*How to complete this task*.
Out of the listing below, copy every line that carries the string "article".

-- Study material follows --

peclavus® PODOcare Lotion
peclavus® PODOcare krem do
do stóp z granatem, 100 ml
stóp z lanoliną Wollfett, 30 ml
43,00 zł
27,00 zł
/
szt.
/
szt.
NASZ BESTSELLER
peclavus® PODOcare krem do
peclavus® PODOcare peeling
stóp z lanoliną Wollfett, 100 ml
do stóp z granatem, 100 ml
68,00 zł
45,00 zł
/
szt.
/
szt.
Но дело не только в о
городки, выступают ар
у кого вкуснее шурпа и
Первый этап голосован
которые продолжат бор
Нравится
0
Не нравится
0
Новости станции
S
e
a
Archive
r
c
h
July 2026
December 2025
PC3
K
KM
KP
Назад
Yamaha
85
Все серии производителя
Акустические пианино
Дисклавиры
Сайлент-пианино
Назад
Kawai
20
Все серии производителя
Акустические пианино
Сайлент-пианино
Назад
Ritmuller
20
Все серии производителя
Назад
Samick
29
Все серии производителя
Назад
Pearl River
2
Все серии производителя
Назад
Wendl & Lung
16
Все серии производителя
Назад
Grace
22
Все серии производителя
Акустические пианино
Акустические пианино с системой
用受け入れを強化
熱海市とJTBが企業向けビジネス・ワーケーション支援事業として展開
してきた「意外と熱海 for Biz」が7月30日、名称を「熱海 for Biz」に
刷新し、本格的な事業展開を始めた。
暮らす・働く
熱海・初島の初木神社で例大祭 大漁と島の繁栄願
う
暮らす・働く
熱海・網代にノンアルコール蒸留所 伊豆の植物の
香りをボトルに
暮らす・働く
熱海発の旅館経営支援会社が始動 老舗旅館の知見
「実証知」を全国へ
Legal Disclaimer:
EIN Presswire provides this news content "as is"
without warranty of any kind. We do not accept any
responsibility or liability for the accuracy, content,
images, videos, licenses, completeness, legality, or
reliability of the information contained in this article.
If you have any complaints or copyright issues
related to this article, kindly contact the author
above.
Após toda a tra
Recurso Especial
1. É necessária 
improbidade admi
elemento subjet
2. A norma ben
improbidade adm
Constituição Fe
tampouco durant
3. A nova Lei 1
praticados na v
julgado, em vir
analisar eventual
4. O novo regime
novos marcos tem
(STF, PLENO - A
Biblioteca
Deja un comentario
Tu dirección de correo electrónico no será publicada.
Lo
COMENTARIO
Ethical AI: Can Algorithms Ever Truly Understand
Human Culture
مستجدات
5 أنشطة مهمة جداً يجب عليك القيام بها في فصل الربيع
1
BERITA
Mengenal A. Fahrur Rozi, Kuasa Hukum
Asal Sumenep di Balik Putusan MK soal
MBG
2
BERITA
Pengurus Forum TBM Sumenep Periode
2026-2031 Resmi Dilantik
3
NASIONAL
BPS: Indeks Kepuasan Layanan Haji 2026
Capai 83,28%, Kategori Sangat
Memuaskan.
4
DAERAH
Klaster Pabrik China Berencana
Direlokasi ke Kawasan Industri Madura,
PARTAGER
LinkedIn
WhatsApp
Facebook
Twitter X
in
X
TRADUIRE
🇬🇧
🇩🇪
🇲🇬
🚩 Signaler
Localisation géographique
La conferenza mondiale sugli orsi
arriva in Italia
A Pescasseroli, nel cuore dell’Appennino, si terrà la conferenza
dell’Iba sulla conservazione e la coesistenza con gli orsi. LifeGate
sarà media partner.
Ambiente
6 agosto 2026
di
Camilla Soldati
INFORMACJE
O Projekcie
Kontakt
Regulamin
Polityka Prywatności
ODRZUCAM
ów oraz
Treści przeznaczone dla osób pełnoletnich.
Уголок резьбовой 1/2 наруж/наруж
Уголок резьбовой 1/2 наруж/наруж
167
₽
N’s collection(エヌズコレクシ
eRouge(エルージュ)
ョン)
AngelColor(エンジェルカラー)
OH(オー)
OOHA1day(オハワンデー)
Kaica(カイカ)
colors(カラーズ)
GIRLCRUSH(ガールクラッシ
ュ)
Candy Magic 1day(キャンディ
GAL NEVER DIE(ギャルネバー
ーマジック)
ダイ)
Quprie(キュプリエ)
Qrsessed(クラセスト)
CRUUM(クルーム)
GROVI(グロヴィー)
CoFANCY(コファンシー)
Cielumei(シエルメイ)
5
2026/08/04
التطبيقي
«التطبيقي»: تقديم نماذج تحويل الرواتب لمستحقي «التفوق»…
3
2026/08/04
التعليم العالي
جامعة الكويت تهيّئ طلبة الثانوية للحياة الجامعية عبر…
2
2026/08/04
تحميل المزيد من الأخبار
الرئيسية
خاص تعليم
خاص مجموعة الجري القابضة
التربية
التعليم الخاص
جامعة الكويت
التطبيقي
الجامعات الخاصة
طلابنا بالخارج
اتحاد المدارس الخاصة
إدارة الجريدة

-- Study material concluded --

*Result for this exercise*.
reliability of the information contained in this article.
related to this article, kindly contact the author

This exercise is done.